Viewed from Adlershof, his previous career largely took place on the opposite side of Berlin, in Siemensstadt, where the now 50-year-old started an apprenticeship as a communications equipment mechanic in 1986. He followed up this stint with advanced training as a so-called information technology electrician. Working in the IT department of Siemens, he has been a part of today’s digital transformation for a quarter of a century. When Siemens sold off its IT division, Atos, a French corporation, took over and moved its Berlin-based branch to Adlershof. Zemke would not deny that his job is also his private passion: ‘I love everything electric that blinks and buzzes.’
And so it comes as no surprise that he discovered micromobility sooner or later. Micromobility refers to small, lightweight, and battery-powered vehicles with one or two wheels. They may or may not have a steering rod and carry no more than one person.
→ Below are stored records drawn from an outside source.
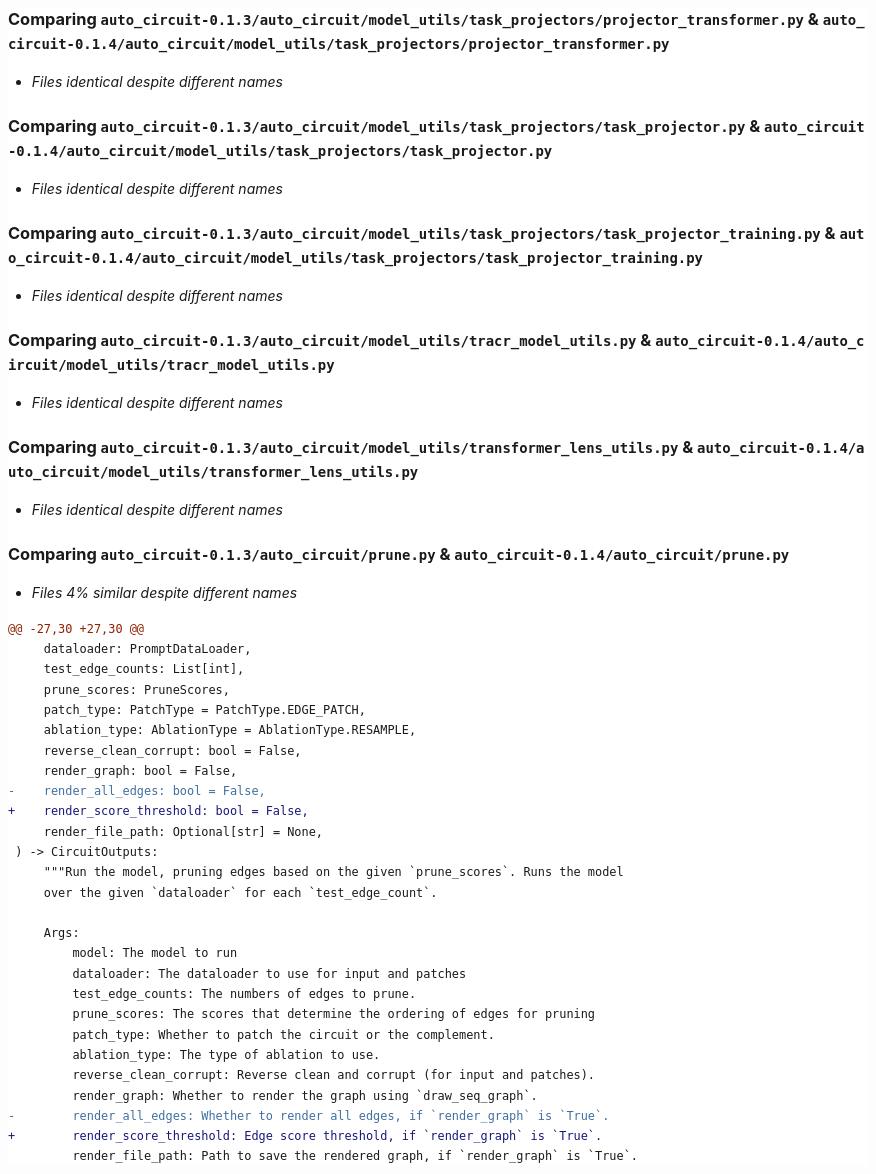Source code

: ### Comparing `auto_circuit-0.1.3/auto_circuit/model_utils/task_projectors/projector_transformer.py` & `auto_circuit-0.1.4/auto_circuit/model_utils/task_projectors/projector_transformer.py`

 * *Files identical despite different names*

### Comparing `auto_circuit-0.1.3/auto_circuit/model_utils/task_projectors/task_projector.py` & `auto_circuit-0.1.4/auto_circuit/model_utils/task_projectors/task_projector.py`

 * *Files identical despite different names*

### Comparing `auto_circuit-0.1.3/auto_circuit/model_utils/task_projectors/task_projector_training.py` & `auto_circuit-0.1.4/auto_circuit/model_utils/task_projectors/task_projector_training.py`

 * *Files identical despite different names*

### Comparing `auto_circuit-0.1.3/auto_circuit/model_utils/tracr_model_utils.py` & `auto_circuit-0.1.4/auto_circuit/model_utils/tracr_model_utils.py`

 * *Files identical despite different names*

### Comparing `auto_circuit-0.1.3/auto_circuit/model_utils/transformer_lens_utils.py` & `auto_circuit-0.1.4/auto_circuit/model_utils/transformer_lens_utils.py`

 * *Files identical despite different names*

### Comparing `auto_circuit-0.1.3/auto_circuit/prune.py` & `auto_circuit-0.1.4/auto_circuit/prune.py`

 * *Files 4% similar despite different names*

```diff
@@ -27,30 +27,30 @@
     dataloader: PromptDataLoader,
     test_edge_counts: List[int],
     prune_scores: PruneScores,
     patch_type: PatchType = PatchType.EDGE_PATCH,
     ablation_type: AblationType = AblationType.RESAMPLE,
     reverse_clean_corrupt: bool = False,
     render_graph: bool = False,
-    render_all_edges: bool = False,
+    render_score_threshold: bool = False,
     render_file_path: Optional[str] = None,
 ) -> CircuitOutputs:
     """Run the model, pruning edges based on the given `prune_scores`. Runs the model
     over the given `dataloader` for each `test_edge_count`.
 
     Args:
         model: The model to run
         dataloader: The dataloader to use for input and patches
         test_edge_counts: The numbers of edges to prune.
         prune_scores: The scores that determine the ordering of edges for pruning
         patch_type: Whether to patch the circuit or the complement.
         ablation_type: The type of ablation to use.
         reverse_clean_corrupt: Reverse clean and corrupt (for input and patches).
         render_graph: Whether to render the graph using `draw_seq_graph`.
-        render_all_edges: Whether to render all edges, if `render_graph` is `True`.
+        render_score_threshold: Edge score threshold, if `render_graph` is `True`.
         render_file_path: Path to save the rendered graph, if `render_graph` is `True`.
```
In addition to the ‘personal transporters’ of the Segway brand, which have been regulated for a while now, e-scooters have only been buzzing through Berlin since June 2019. ‘Unfortunately, the electric unicycle and the electric skateboard continue to be unregulated and driving them on German streets is subject to stiff penalties,’ says Zemke regretfully.
He learned this the hard way after buying an electric skateboard from a Californian manufacturer only to discover that he couldn’t use it on a public street. Only on Tempelhofer Feld, a large park in Berlin, a growing community can now take its electric vehicles out for a spin, dreaming of one day going out in the streets. When the community was told that the transport ministry only talks to organised interest groups, they founded the ‘Federal Association Personal Light Electric Vehicles’.
Their first success was the 2019 regulation on Personal Light Electric Vehicles that paved the way for riding e-scooters on bike paths. Zemke finds it too cautious. Why are only vehicles with steering rods in Germany considered fit for the road? An electric unicycle is small enough to be tucked under one’s arm and taken on the city train to Adlershof, where the driver can whizz to the office without making a sound. Zemke is convinced that this is what’s going to happen: ‘Everything has to start somewhere.’